Wilson developed other characters such as Sonny, the White House janitor who seemed better informed than the president; Freddy the Playboy, who was never successful in his constant quest for a date; and Wilson's second-most popular character—the larcenous and lecherous Reverend Leroy of the Church of What's Happenin' Now. Geraldine, however, received more attention from the media, gaining a cover photo on Ebony magazine in December 1970, Jet magazine in January 1971, and another Jet cover in January 1983.

==Legacy==
The character of Geraldine has been compared to previous depictions of fictional African American women, from Hattie McDaniel's silver screen portrayal of "Mammy" in Gone with the Wind (1939) to television's Sapphire Stevens, the wife of Kingfish on the Amos 'n' Andy show, played by Ernestine Wade in the 1950s.

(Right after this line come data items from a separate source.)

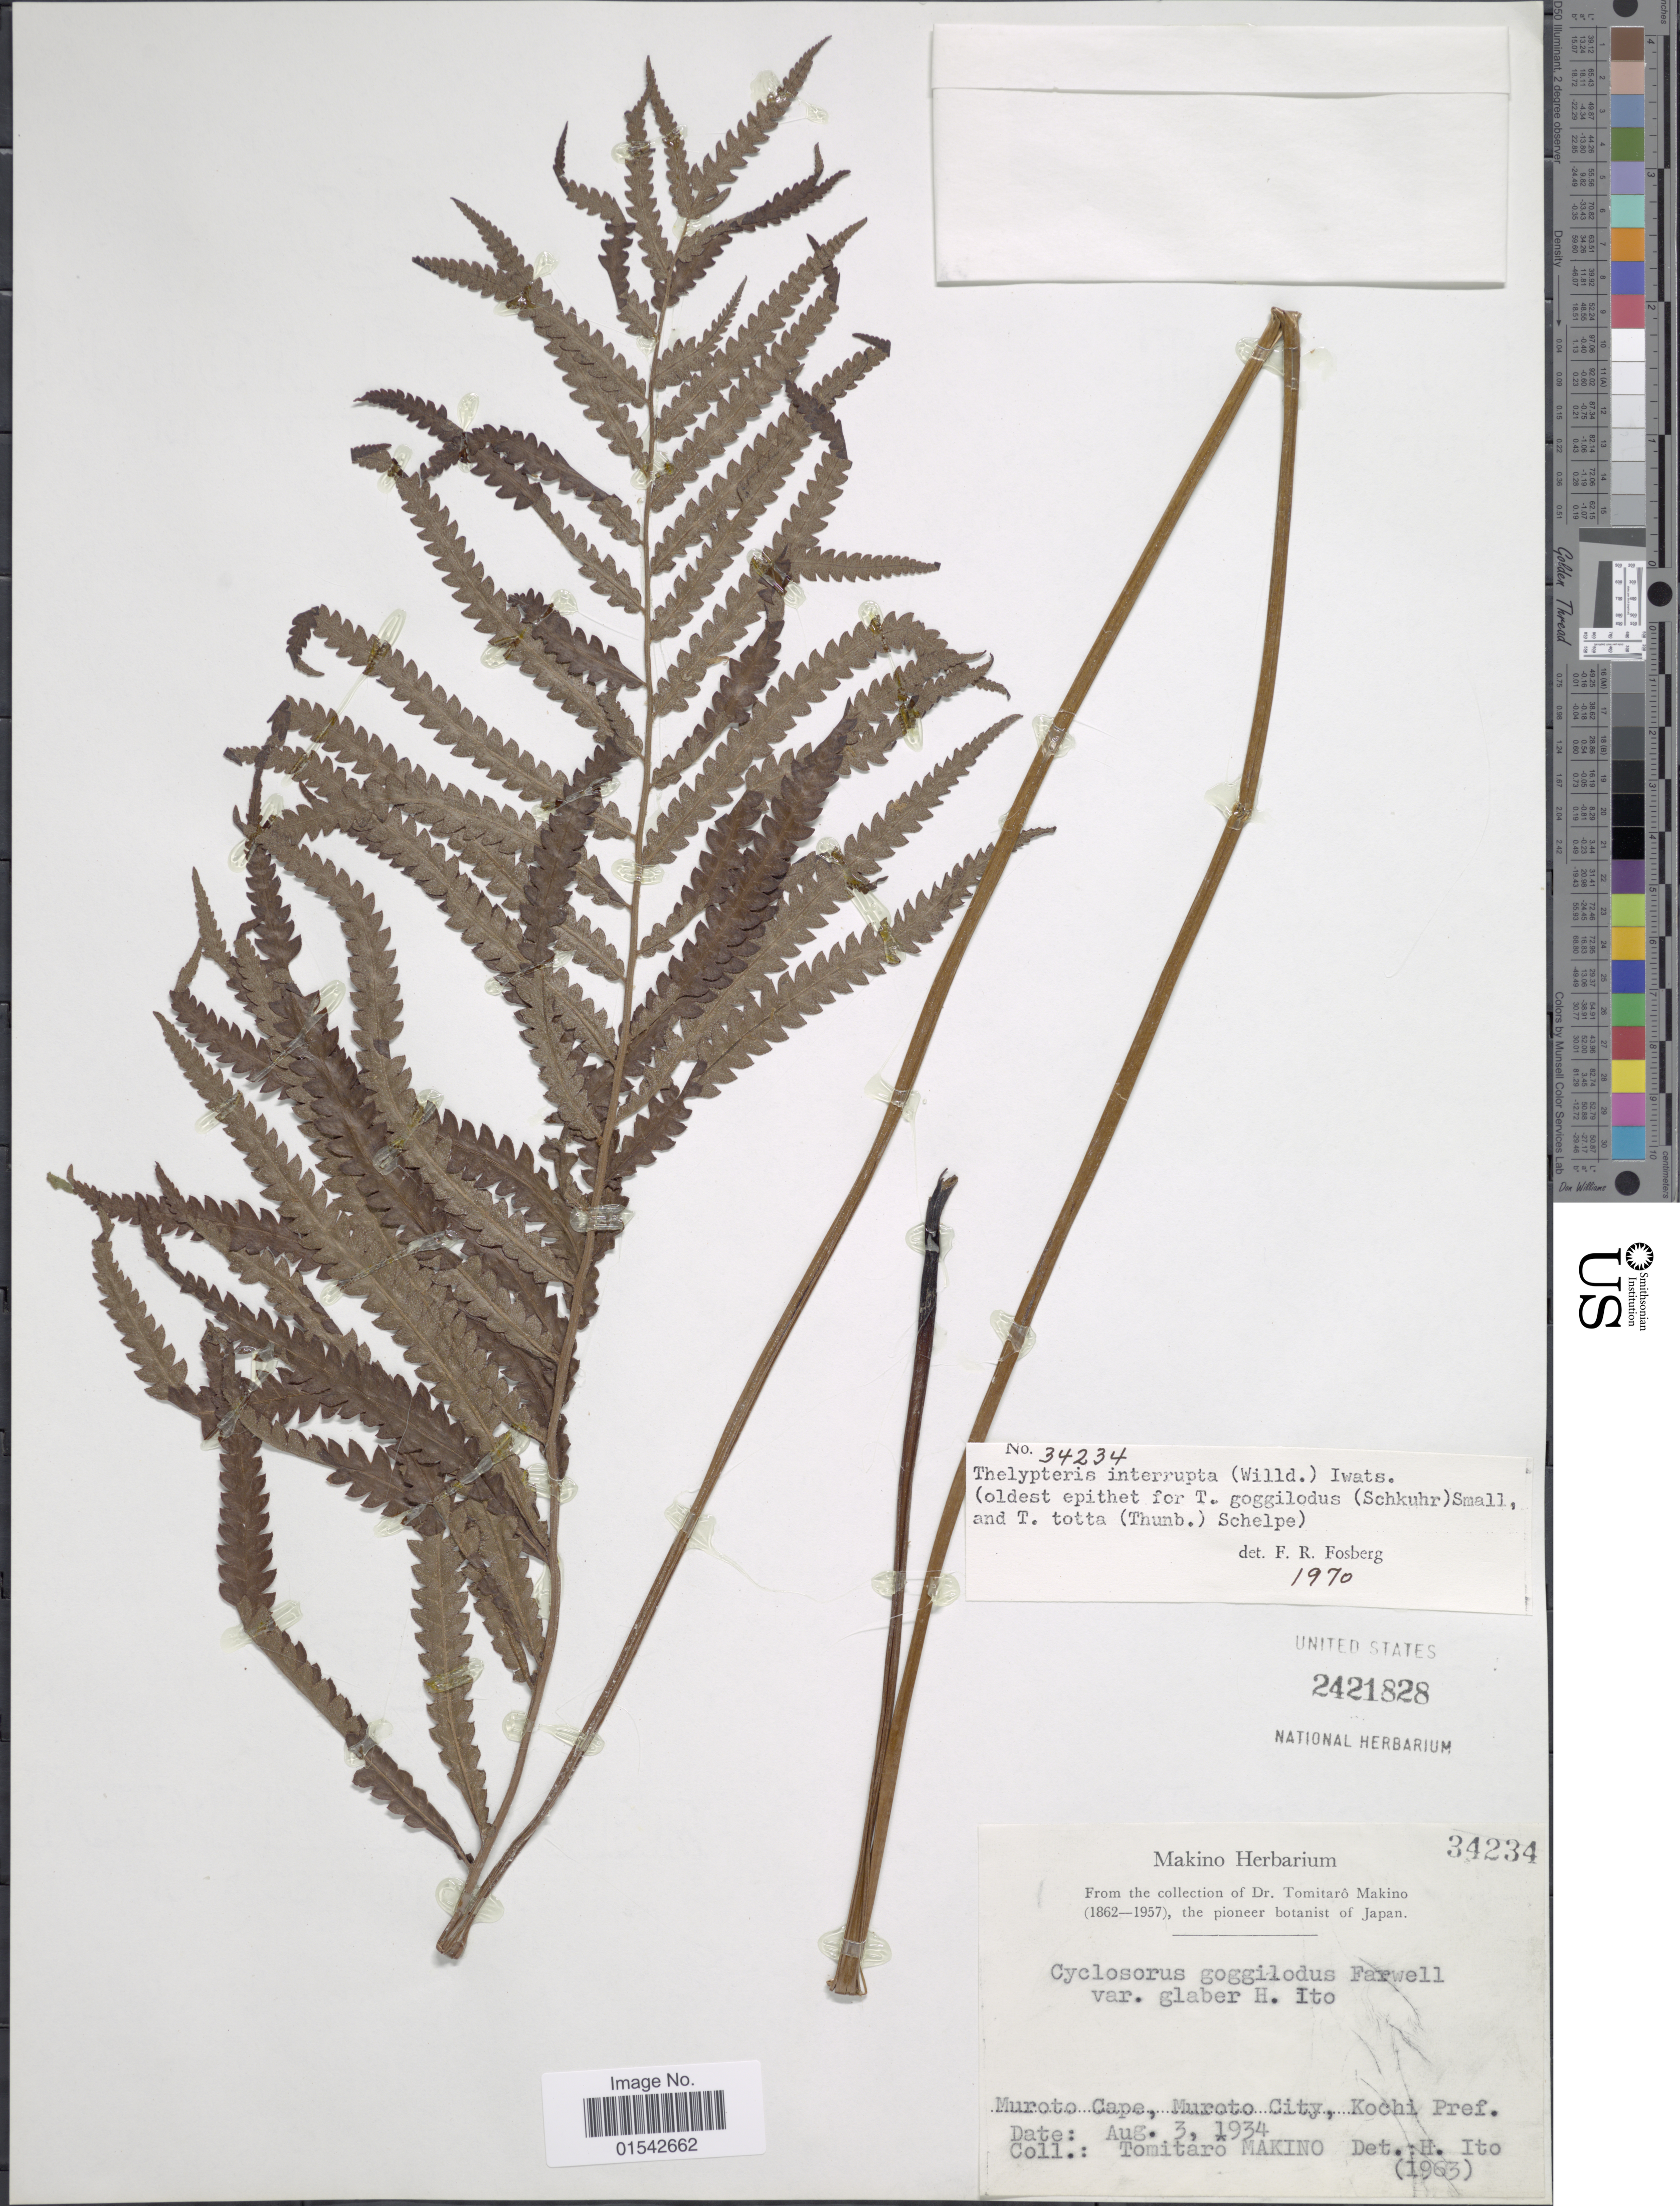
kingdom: Plantae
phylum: Tracheophyta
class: Polypodiopsida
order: Polypodiales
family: Thelypteridaceae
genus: Cyclosorus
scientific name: Cyclosorus interruptus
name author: (Willd.) H. Itô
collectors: T. Makino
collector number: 34234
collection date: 1934-08-03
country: Japan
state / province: Koti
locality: Muroto Cape, Muroto City, Kochi Pref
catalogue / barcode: US 2421828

Professor Marjorie Garber writes that Geraldine was, in the early 1970s, television's favorite transvestite alter-ego. Wilson contributed to U.S. culture in several ways, for instance, by helping to popularize Pigmeat Markham's earlier catchphrase, "Here come da judge", and by introducing to a wider audience the practice of prearranged complex handshakes combined with the bumping of hips and elbows, but his Geraldine character's influence was greater. She planted three long-lived catchphrases: "When you're hot, you're hot; when you're not, you're not", "The devil made me do it", and "What you see is what you get!" The last was made into the acronym WYSIWYG by computer engineers to designate a text editing system that appears on screen much as it will appear in print.

Geraldine has influenced subsequent fictional characters, notably Martins Sheneneh Jenkins, played by Martin Lawrence in the 1990s; In Living Colors Wanda Wayne, played by Jamie Foxx in the early '90s; Ella Mitchell's Hattie Mae Pierce, the title role of the 2000 film Big Momma's House; and Tyler Perry's recurring character Madea (1999–present). Today, Wilson's portrayal of Geraldine can be seen in rebroadcasts of the 1970s The Flip Wilson Show, shown on Magic Johnson's aspireTV.